A Justiça de São Paulo concedeu uma suspensão de 180 dias nas cobranças contra o Grupo Casas Bahia, que enfrenta um passivo de R$ 17,3 [...]

A Justiça de São Paulo decidiu, na última sexta-feira (28), suspender por um período de 180 dias as ações de cobrança e execuções contra o Grupo Casas Bahia. A medida visa facilitar a reestruturação financeira da empresa, que busca a recuperação judicial diante de um passivo estimado em R$ 17,3 bilhões.

Recentemente, o grupo solicitou a recuperação judicial e, como resultado, fechou 298 lojas, resultando na demissão de aproximadamente 3 mil colaboradores em todo o território nacional. No estado de Mato Grosso do Sul, sete unidades foram impactadas, sendo duas em Dourados e as demais em Três Lagoas, Naviraí, Ponta Porã, Nova Andradina e Campo Grande.
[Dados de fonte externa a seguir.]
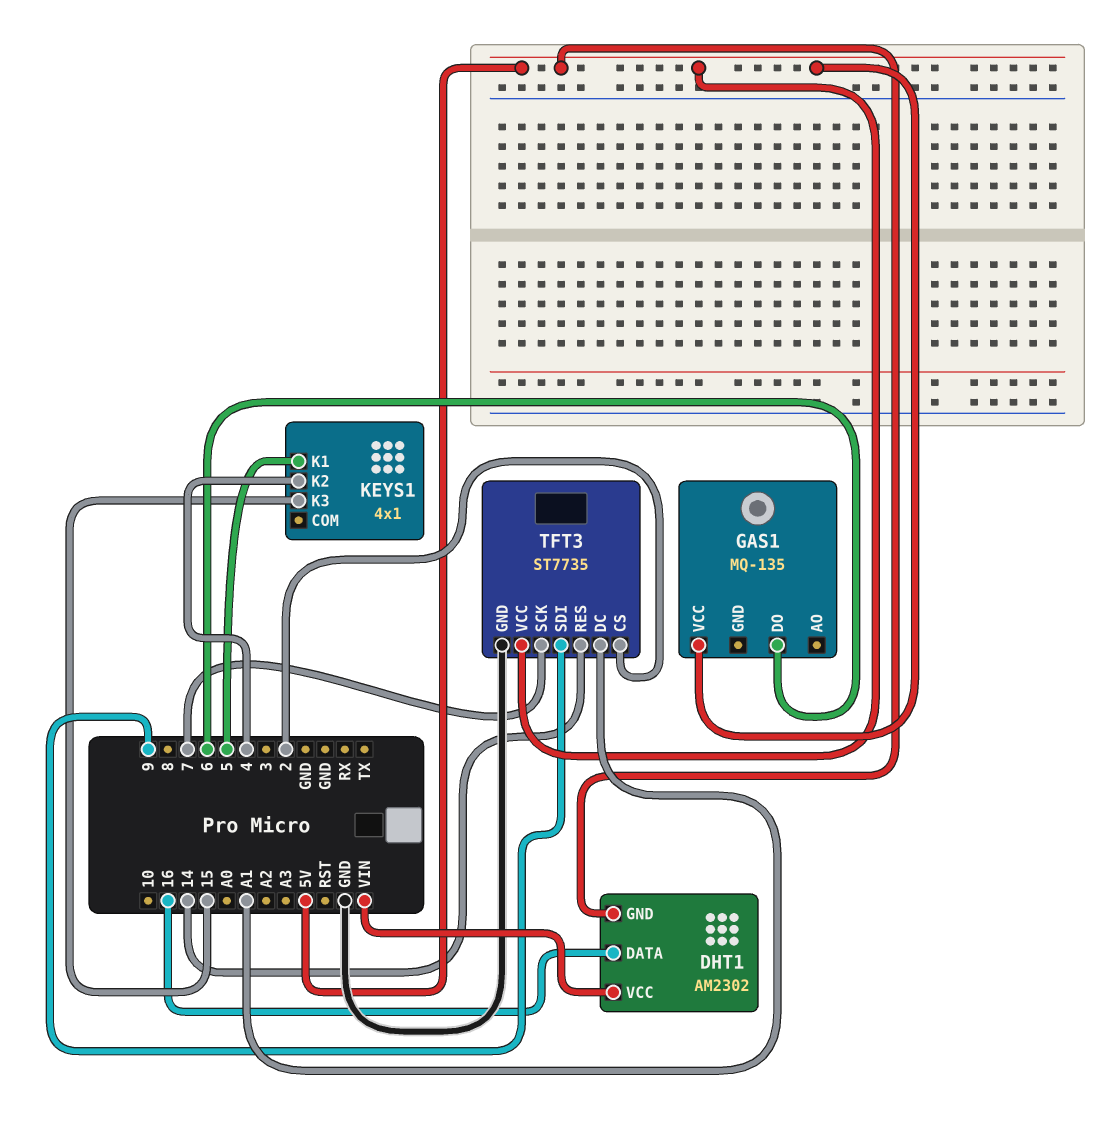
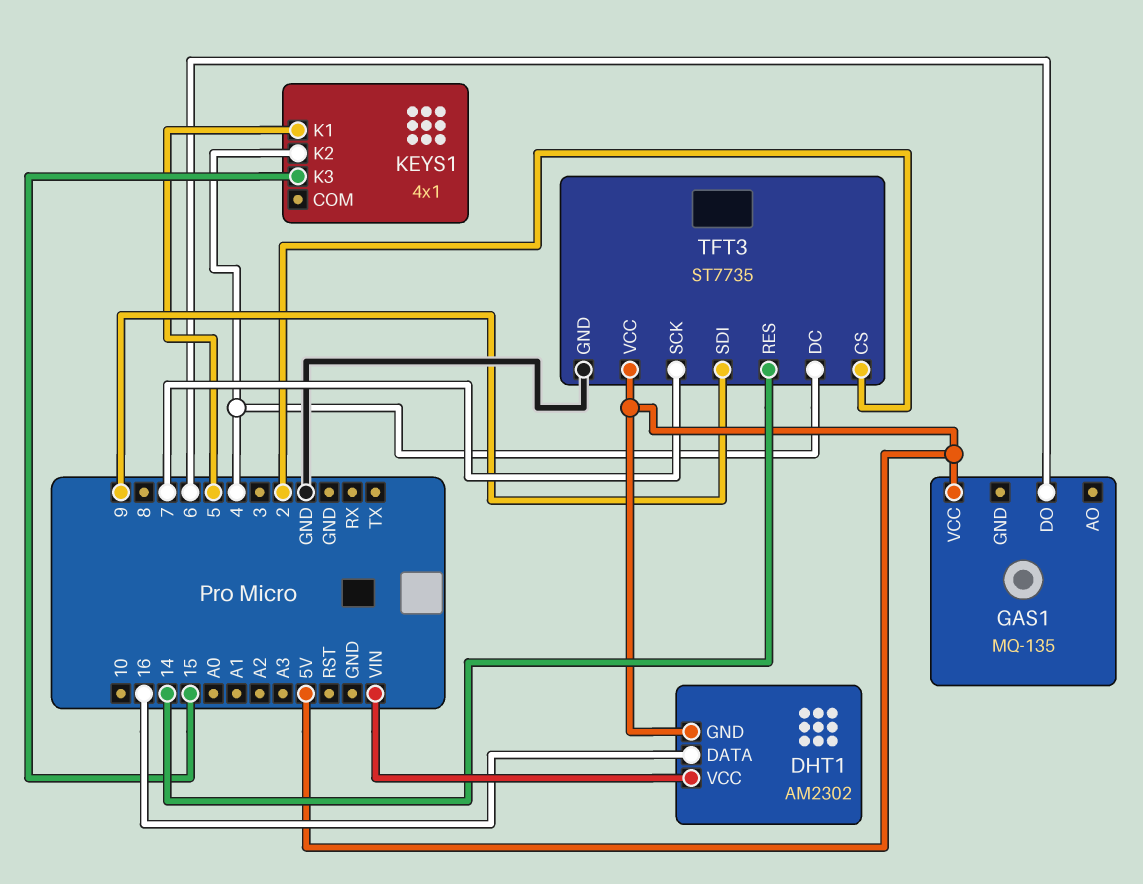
TFT3 pin DC: A1 -> 4

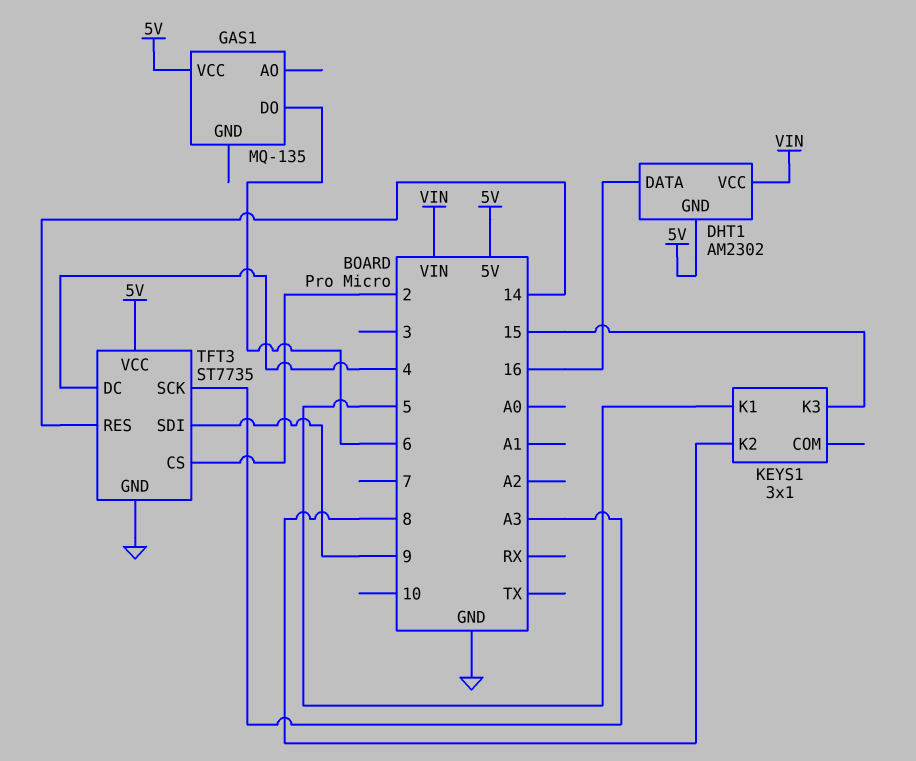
KEYS1: 4x1 -> 3x1
KEYS1 pin K2: 4 -> 8
TFT3 pin SCK: 7 -> A3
A juíza Tainá Maria Leonardo de Oliveira, da 2ª Vara de Falências e Recuperações Judiciais, alertou que a solicitação de recuperação gerou uma corrida de credores, resultando em bloqueios judiciais que somaram cerca de R$ 9 milhões em um curto espaço de tempo. A decisão judicial, que começou a valer no dia 19, estabelece que o descumprimento pode acarretar uma multa diária de R$ 100 mil.

Com essa proteção, o banco BTG Pactual deve restabelecer, em até 24 horas, o pleno acesso da Casas Bahia às suas contas correntes. Além disso, as operadoras de maquininhas Cielo, Getnet e Redecard foram instruídas a apresentar relatórios contábeis sobre os recebíveis da empresa que estavam retidos, liberar os valores e evitar a constituição de reservas extraordinárias motivadas pela recuperação judicial.

No segundo trimestre deste ano, a Casas Bahia registrou um prejuízo líquido de R$ 10,1 bilhões, o que justificou o fechamento das lojas. A empresa enfrenta uma situação financeira delicada, com dívidas que totalizam R$ 17,3 bilhões. Esse cenário levou ao pedido de recuperação judicial feito no final da noite do dia 16.

A companhia atribui sua crise a um ambiente macroeconômico desfavorável para o varejo de bens duráveis no Brasil, marcado por altos custos de crédito e pressão sobre a capacidade financeira dos consumidores. O pedido de recuperação abrange dez empresas do grupo, incluindo as marcas Casas Bahia e Ponto Frio, além do e-commerce Extra.com e da fabricante de móveis Bartira.